100%|████████████████████████████████████████| 288k/288k [00:00<00:00, 113MB/s]
Adding Vega spectrum... [DONE]
Reference: Bohlin et al. 2014, PASP, 126
URL: https://ui.adsabs.harvard.edu/abs/2014PASP..126..711B/abstract
To covert from apparent magnitude to flux, we use the magnitude_to_flux method. The zero-point flux can be provided but is otherwise calculated from a flux-calibration Vega spectrum. Both the filter profile and the Vega spectrum will be downloaded and stored into the database. Let’s calculate the flux for a magnitude of 15 +/- 0.2.
[4]:
flux, error = synphot.magnitude_to_flux(15., error=0.2)
print(f'Flux (W m-2 um-1) = {flux:.2e} +/- {error:.2e}')
Flux (W m-2 um-1) = 4.04e-15 +/- 7.48e-16
Flux to magnitude#
To convert backwards from flux to magnitude, we use the flux_to_magnitude method. When the parallax (in mas) or distance (in pc) is provide, both the apparent and absolute magnitude are calculated. The uncertainty on the parallax/distance is propagated into the uncertainty of the absolute magnitude.
[5]:
app_mag, abs_mag = synphot.flux_to_magnitude(flux, error=error, parallax=(10., 1.))
print(f'Apparent magnitude = {app_mag[0]:.2f} +/- {app_mag[1]:.2f}')

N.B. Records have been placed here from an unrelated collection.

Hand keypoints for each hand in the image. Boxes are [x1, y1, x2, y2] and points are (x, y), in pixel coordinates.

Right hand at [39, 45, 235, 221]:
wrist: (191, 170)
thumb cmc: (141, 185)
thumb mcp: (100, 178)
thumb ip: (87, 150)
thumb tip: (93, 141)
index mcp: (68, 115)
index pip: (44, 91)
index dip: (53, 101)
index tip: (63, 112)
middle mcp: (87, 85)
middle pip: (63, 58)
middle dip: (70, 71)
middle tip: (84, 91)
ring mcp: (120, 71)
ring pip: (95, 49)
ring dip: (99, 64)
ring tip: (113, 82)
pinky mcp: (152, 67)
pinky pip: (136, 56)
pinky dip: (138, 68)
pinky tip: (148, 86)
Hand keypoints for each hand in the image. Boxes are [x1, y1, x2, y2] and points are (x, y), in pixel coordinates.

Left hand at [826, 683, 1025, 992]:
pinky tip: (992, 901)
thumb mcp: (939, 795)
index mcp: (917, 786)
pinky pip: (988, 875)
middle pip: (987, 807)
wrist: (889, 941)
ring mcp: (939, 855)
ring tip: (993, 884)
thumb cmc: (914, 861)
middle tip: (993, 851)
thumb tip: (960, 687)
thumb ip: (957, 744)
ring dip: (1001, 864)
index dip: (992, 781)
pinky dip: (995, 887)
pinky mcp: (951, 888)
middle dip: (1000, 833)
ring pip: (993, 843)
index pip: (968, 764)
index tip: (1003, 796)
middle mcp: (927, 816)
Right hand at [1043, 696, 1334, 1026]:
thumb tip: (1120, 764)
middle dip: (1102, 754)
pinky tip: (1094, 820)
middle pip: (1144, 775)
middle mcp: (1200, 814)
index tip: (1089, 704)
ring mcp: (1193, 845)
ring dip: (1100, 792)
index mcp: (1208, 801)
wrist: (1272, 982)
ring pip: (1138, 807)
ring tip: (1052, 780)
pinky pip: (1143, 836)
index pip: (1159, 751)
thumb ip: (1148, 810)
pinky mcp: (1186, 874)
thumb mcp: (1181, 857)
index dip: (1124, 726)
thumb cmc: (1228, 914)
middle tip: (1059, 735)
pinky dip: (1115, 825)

print(f'Absolute magnitude = {abs_mag[0]:.2f} +/- {abs_mag[1]:.2f}')
Apparent magnitude = 15.00 +/- 0.20
Absolute magnitude = 10.00 +/- 0.30
As expected, we obtain again the magnitude that we started out with.
Zero point flux#
Finally, let’s see what the zero-point flux (i.e. the flux of Vega) is for the JWST/NIRCam.F115W filter. The value is stored by the zero_point attribute of the SyntheticPhotometry object.
[6]:
print(f'Zero point flux (W m-2 um-1) = {synphot.zero_point:.5e}')
Zero point flux (W m-2 um-1) = 3.92908e-09
This flux is indeed very similar to the zero point that is provided on the website of the SVO Filter Profile Service: 3.92904e-10 erg cm\(^{-2}\) s\(^{-1}\) A\(^{-1}\).